33 días confinados
Actualizado el 15/04/2020 a las 08:24
33 días confinados. Soy madre de 3 niñas. En mi casa, como en todas las casas donde hay niños llevamos más de un mes haciendo malabares, malabares con cuatro pelotas a la vez, todos los días, para intentar que todo encaje, y no siempre es fácil. Mucho se habla estos días de las consecuencias psíquicas y emocionales que pueden tener los niños por el confinamiento que nos está tocando vivir. Y yo me pregunto si alguien está estudiando las consecuencias psíquicas y emocionales de los padres y madres de familia cuando pase todo esto porque alguna consecuencia tiene que haber. En nuestra anterior vida cada mochuelo, durante al menos 8 horas al día estaba en su olivo y ahora todos los mochuelos estamos juntos en el mismo olivo las 24 horas del día y sin posibilidad de bajarnos del árbol ni siquiera un minuto, ni para respirar, y así un día tras otro.
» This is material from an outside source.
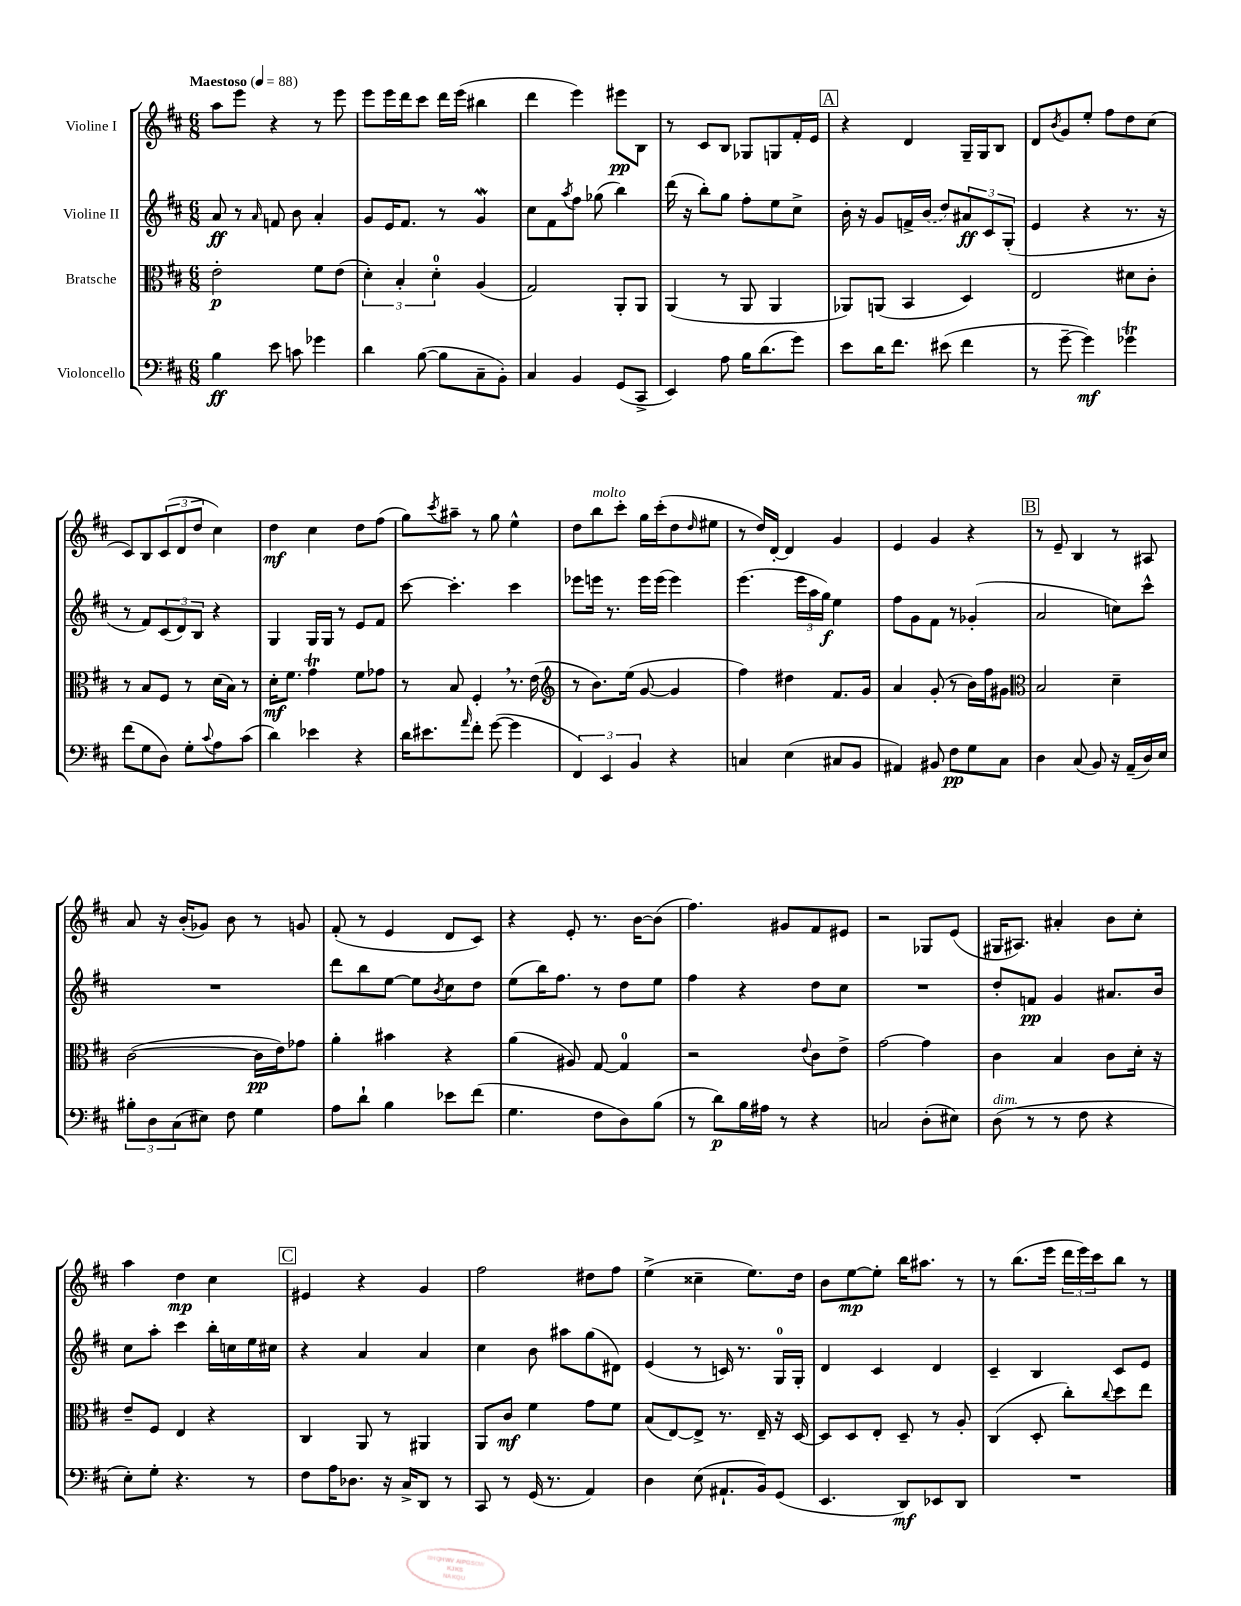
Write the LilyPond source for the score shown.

A estas alturas del confinamiento ya hemos hecho un par de másteres y un doctorado: máster en reuniones online, máster en estar contestando a emails de trabajo mientras hacemos como que escuchamos a nuestros hijos mientras nos leen la redacción que acaban de escribir, y un doctorado exprés en conectarnos a todas las aplicaciones y plataformas online posibles para que nuestros niños no pierdan sus clases extraescolares o las tareas del colegio y por supuesto todo, al mismo tiempo. No sé ni cuántas veces he respondido ya “pues cómprate un burro” a la frase: “mamá, me aburro”, bailamos, nos peleamos, jugamos, reñimos y nos volvemos a reconciliar y a estas alturas de la película ya hemos agotado toda la levadura de los supermercados. Y mañana más de lo mismo. Así que mi aplauso de hoy a las 8 va por todos y todas las malabaristas que como yo intentamos que las pelotas sigan en el aire, por lo menos el mayor tiempo posible.